Copy the lines of the records below without changes, beginning at the line containing "in reinforcement learning?" and continuing through the line containing "## Section 7: Summary and Conclusion".

[Recorded data]
════
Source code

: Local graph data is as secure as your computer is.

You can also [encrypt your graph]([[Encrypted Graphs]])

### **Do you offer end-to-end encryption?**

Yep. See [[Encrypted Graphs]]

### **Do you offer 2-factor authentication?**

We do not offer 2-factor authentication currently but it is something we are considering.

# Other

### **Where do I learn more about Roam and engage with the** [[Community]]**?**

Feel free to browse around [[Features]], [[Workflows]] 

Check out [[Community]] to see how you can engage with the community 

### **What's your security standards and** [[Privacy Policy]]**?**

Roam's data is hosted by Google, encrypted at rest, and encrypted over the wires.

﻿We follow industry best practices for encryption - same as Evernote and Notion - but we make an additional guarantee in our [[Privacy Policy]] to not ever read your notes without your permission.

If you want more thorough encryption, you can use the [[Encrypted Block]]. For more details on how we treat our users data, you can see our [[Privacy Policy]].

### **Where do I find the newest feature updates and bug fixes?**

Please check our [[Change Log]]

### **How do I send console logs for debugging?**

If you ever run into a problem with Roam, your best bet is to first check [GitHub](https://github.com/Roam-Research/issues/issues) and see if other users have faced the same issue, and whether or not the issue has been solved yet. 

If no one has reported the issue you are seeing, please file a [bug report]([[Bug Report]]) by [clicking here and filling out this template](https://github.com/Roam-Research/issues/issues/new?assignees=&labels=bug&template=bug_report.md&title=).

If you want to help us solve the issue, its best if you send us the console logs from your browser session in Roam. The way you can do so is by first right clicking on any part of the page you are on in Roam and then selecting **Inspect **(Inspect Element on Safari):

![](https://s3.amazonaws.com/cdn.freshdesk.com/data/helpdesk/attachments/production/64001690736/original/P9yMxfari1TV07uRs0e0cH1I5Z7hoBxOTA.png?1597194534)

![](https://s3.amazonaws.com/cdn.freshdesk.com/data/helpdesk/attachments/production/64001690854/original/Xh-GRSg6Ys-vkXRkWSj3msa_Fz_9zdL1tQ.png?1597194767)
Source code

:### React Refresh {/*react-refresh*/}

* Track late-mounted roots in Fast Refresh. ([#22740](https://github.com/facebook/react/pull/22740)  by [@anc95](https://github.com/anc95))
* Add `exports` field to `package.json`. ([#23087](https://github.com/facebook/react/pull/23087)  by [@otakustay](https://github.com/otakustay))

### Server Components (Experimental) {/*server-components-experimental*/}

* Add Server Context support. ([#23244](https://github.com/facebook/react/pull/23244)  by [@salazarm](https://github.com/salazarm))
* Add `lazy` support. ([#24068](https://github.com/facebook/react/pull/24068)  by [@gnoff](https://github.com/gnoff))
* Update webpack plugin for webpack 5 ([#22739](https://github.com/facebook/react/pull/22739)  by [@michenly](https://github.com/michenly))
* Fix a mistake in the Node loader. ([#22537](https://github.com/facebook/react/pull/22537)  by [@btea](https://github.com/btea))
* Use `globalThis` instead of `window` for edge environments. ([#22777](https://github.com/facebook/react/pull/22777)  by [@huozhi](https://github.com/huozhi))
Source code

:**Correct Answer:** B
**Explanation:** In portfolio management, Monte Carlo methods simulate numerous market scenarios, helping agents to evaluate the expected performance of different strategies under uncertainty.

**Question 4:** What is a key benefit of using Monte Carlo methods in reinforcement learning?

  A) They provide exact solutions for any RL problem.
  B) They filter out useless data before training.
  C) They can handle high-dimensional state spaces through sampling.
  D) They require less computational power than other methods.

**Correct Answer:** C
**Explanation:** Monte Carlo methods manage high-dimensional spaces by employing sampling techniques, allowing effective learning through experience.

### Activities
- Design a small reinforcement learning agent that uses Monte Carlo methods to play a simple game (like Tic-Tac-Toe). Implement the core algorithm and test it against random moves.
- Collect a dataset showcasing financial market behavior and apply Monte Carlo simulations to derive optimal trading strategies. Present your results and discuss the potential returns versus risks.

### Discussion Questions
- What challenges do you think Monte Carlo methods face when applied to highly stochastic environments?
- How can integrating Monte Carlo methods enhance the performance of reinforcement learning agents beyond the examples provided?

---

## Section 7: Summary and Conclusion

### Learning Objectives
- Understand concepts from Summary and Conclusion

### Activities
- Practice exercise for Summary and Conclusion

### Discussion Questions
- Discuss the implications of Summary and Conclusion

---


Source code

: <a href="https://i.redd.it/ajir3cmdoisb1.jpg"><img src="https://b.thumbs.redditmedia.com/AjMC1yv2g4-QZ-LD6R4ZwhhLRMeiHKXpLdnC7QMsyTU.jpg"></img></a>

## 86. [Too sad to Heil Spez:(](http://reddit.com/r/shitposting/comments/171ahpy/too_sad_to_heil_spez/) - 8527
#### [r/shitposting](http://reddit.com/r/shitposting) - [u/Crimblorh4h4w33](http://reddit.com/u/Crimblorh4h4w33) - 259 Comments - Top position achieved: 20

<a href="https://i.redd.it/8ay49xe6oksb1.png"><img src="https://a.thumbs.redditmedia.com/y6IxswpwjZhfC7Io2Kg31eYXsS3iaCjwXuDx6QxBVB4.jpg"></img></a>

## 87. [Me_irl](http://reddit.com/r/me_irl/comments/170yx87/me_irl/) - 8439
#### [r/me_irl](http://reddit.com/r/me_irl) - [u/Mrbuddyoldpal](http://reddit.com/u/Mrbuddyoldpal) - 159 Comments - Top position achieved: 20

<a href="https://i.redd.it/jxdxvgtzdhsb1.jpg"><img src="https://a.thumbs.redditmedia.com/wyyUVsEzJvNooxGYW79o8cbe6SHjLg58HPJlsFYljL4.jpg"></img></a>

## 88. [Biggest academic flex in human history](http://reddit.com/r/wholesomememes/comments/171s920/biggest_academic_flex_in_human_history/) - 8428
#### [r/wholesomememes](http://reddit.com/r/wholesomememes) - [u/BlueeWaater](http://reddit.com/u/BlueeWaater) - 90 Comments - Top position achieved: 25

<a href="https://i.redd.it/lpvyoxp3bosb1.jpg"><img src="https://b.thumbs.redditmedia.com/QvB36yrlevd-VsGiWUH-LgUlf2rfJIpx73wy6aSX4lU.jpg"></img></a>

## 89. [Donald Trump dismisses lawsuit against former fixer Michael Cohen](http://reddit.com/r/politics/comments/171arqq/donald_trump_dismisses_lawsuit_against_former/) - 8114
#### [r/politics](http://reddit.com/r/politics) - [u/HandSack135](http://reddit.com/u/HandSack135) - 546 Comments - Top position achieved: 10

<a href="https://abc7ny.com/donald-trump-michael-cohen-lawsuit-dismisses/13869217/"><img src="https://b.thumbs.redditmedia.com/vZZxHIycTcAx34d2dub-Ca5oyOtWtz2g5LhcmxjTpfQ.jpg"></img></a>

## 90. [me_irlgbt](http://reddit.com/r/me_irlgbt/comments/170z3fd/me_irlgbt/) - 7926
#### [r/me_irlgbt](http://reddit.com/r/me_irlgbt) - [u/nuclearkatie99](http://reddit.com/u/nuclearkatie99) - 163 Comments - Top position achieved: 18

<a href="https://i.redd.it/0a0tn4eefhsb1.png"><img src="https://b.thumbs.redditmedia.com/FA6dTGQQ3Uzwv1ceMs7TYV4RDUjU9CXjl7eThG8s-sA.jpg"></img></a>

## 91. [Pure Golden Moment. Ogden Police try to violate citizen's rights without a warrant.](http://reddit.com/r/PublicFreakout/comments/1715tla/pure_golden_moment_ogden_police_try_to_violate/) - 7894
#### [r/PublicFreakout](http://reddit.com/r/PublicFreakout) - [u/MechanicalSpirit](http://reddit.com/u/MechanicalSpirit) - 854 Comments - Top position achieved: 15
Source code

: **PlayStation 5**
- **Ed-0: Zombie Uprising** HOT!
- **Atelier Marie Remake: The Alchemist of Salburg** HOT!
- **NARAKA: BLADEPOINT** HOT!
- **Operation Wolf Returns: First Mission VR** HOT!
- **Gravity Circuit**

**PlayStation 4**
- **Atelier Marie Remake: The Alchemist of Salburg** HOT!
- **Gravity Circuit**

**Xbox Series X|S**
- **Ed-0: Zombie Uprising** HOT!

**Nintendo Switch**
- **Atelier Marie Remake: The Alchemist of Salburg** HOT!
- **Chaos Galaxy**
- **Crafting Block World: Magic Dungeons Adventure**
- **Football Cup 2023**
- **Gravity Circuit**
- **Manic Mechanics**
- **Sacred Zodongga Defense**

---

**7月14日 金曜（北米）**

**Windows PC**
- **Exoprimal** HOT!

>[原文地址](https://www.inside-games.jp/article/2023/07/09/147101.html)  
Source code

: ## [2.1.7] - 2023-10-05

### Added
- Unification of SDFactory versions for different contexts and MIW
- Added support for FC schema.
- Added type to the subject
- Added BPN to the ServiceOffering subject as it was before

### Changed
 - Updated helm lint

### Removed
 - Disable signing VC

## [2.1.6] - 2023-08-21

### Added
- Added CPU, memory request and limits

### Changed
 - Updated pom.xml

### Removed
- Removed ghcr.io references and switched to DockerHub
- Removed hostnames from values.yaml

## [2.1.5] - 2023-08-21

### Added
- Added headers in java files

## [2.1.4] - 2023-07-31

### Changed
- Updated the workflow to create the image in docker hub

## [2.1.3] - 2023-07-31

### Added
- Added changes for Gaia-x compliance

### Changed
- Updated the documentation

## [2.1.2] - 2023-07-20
════
*RESPONSE AREA:*
**Question 4:** What is a key benefit of using Monte Carlo methods in reinforcement learning?

  A) They provide exact solutions for any RL problem.
  B) They filter out useless data before training.
  C) They can handle high-dimensional state spaces through sampling.
  D) They require less computational power than other methods.

**Correct Answer:** C
**Explanation:** Monte Carlo methods manage high-dimensional spaces by employing sampling techniques, allowing effective learning through experience.

### Activities
- Design a small reinforcement learning agent that uses Monte Carlo methods to play a simple game (like Tic-Tac-Toe). Implement the core algorithm and test it against random moves.
- Collect a dataset showcasing financial market behavior and apply Monte Carlo simulations to derive optimal trading strategies. Present your results and discuss the potential returns versus risks.

### Discussion Questions
- What challenges do you think Monte Carlo methods face when applied to highly stochastic environments?
- How can integrating Monte Carlo methods enhance the performance of reinforcement learning agents beyond the examples provided?

---

## Section 7: Summary and Conclusion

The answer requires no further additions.